= What this task involves =
Please rewrite the records below, replacing every "y-axis" with "vertical axis" and keeping everything else the same. Leave the pictures out of your version.
══════
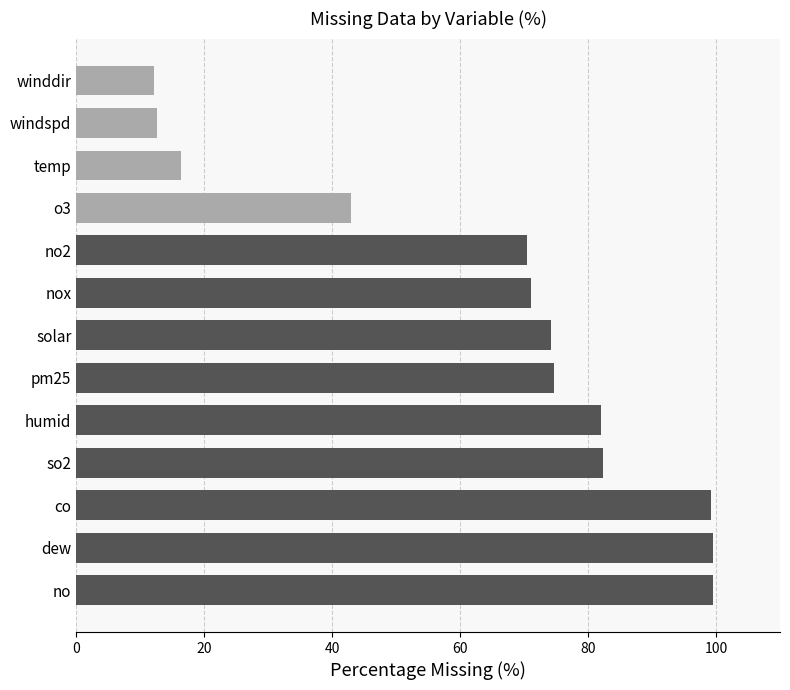

What is the maximum value shown in the chart?

99.5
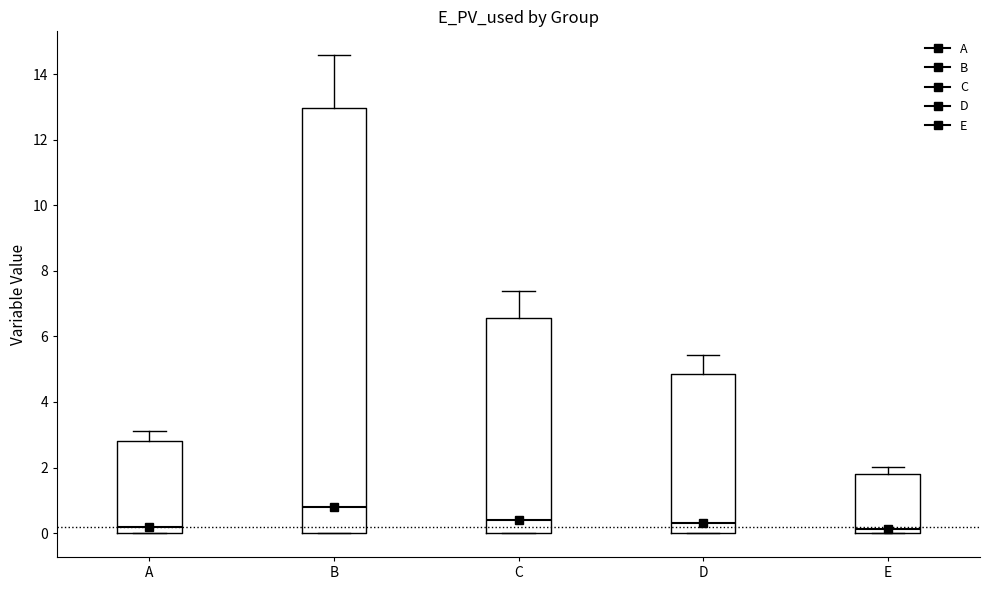

Reading left to right, read every box against the y-axis: the position of its median line, the range the box covers, and the ends of its whiskers. The values are not printed on the chart, so give them approximately, as read against the axis.

A: median 0.2, box 0.0 to 2.8, whiskers 0.0 to 3.2
B: median 0.8, box 0.0 to 13.0, whiskers 0.0 to 14.6
C: median 0.4, box 0.0 to 6.6, whiskers 0.0 to 7.4
D: median 0.4, box 0.0 to 4.8, whiskers 0.0 to 5.4
E: median 0.2, box 0.0 to 1.8, whiskers 0.0 to 2.0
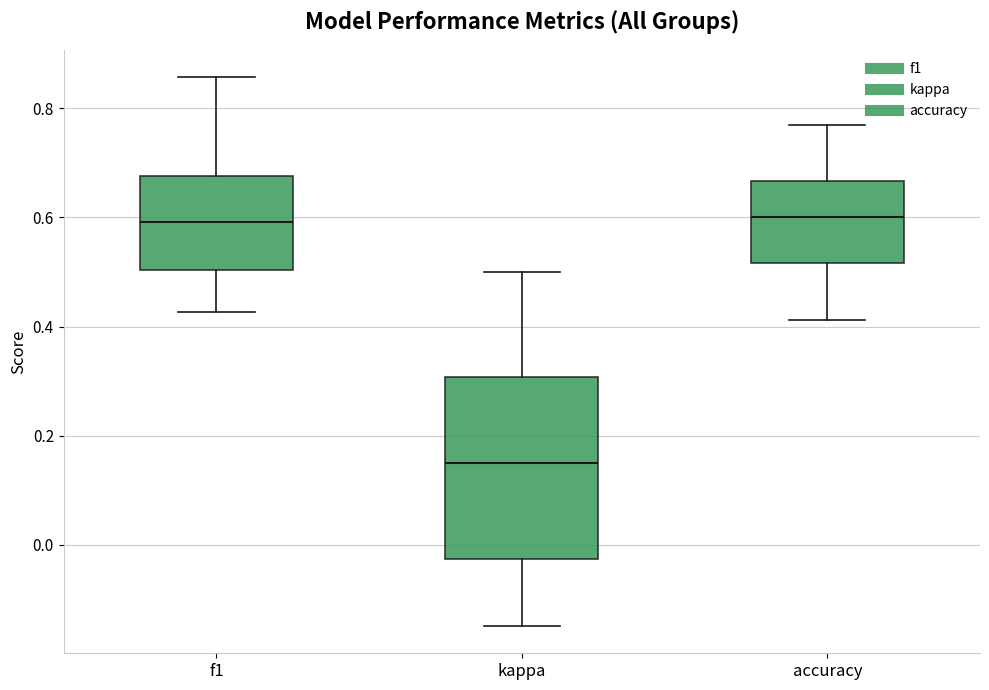

Reading left to right, read every box against the y-axis: the position of its median line, the range the box covers, and the ends of its whiskers. The values are not printed on the chart, so give them approximately, as read against the axis.

f1: median 0.60, box 0.50 to 0.68, whiskers 0.42 to 0.86
kappa: median 0.14, box -0.02 to 0.30, whiskers -0.14 to 0.50
accuracy: median 0.60, box 0.52 to 0.66, whiskers 0.42 to 0.76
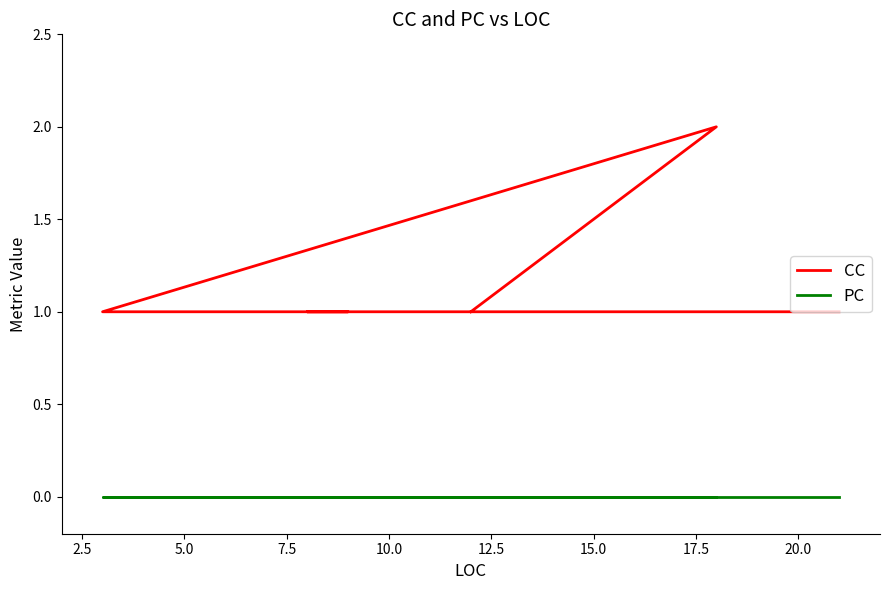

Is the value of PC at 20.0 greater than the value of CC at 10.0?

No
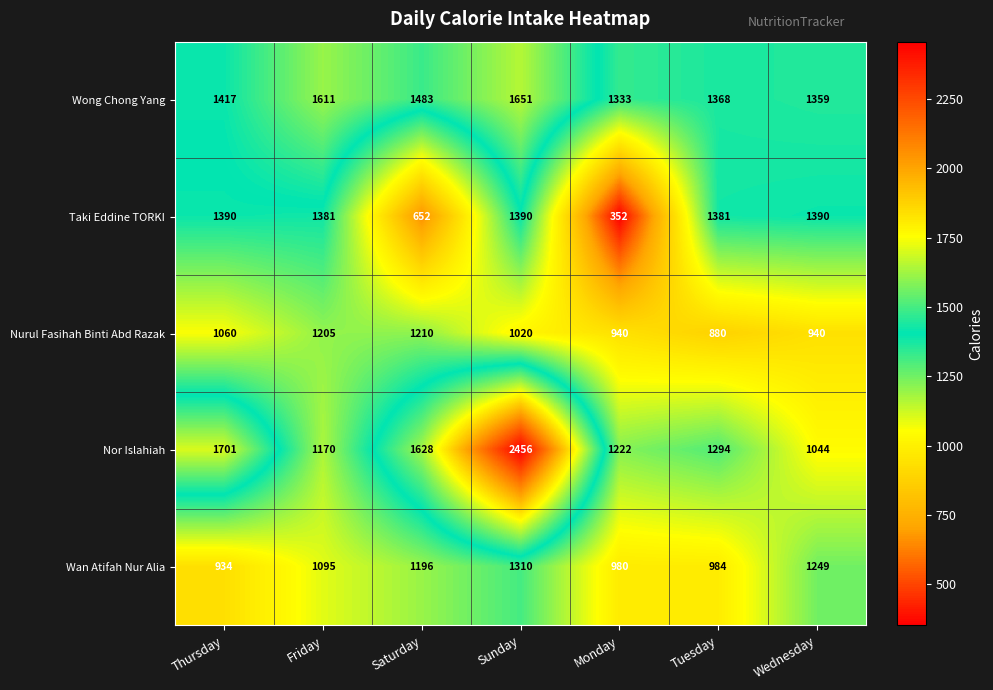

Which series changed the most between Saturday and Sunday?

Nor Islahiah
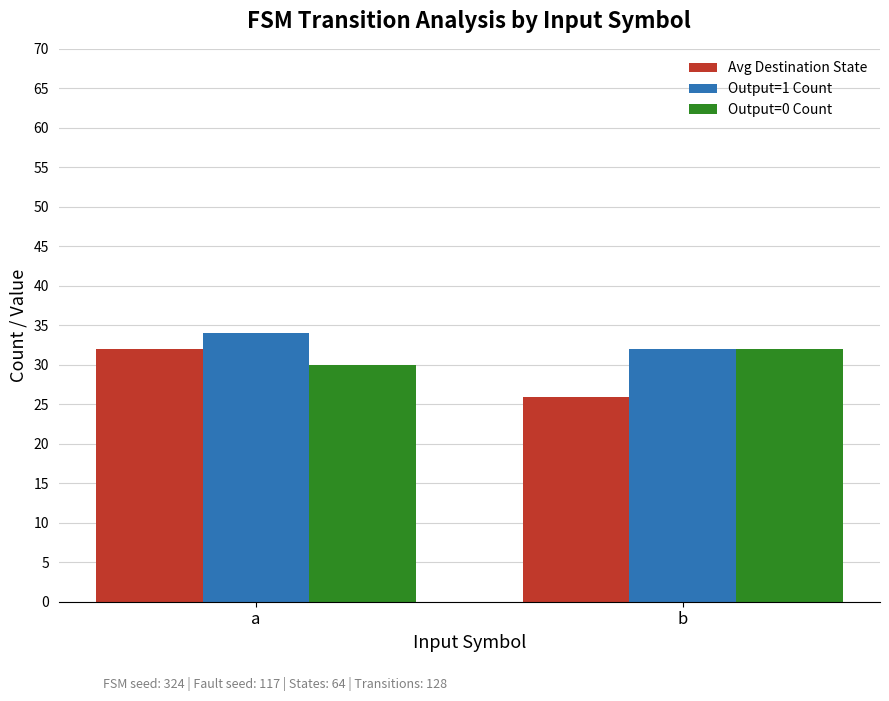

What is the highest value of the Avg Destination State series?

32.0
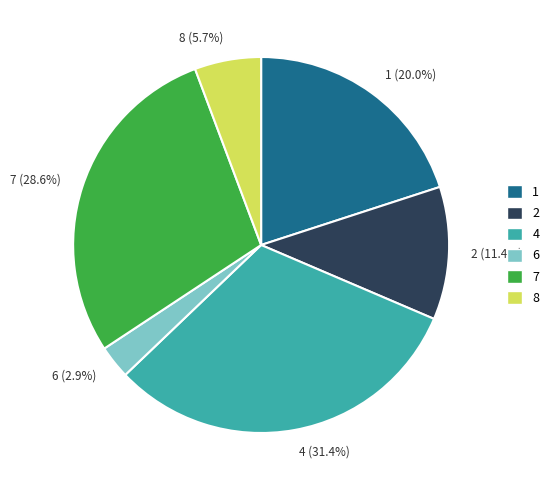

How many segments does this pie chart have?

6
══════
= Reply =
What is the maximum value shown in the chart?

99.5

Reading left to right, read every box against the vertical axis: the position of its median line, the range the box covers, and the ends of its whiskers. The values are not printed on the chart, so give them approximately, as read against the axis.

A: median 0.2, box 0.0 to 2.8, whiskers 0.0 to 3.2
B: median 0.8, box 0.0 to 13.0, whiskers 0.0 to 14.6
C: median 0.4, box 0.0 to 6.6, whiskers 0.0 to 7.4
D: median 0.4, box 0.0 to 4.8, whiskers 0.0 to 5.4
E: median 0.2, box 0.0 to 1.8, whiskers 0.0 to 2.0

Reading left to right, read every box against the vertical axis: the position of its median line, the range the box covers, and the ends of its whiskers. The values are not printed on the chart, so give them approximately, as read against the axis.

f1: median 0.60, box 0.50 to 0.68, whiskers 0.42 to 0.86
kappa: median 0.14, box -0.02 to 0.30, whiskers -0.14 to 0.50
accuracy: median 0.60, box 0.52 to 0.66, whiskers 0.42 to 0.76

Is the value of PC at 20.0 greater than the value of CC at 10.0?

No

Which series changed the most between Saturday and Sunday?

Nor Islahiah

What is the highest value of the Avg Destination State series?

32.0

How many segments does this pie chart have?

6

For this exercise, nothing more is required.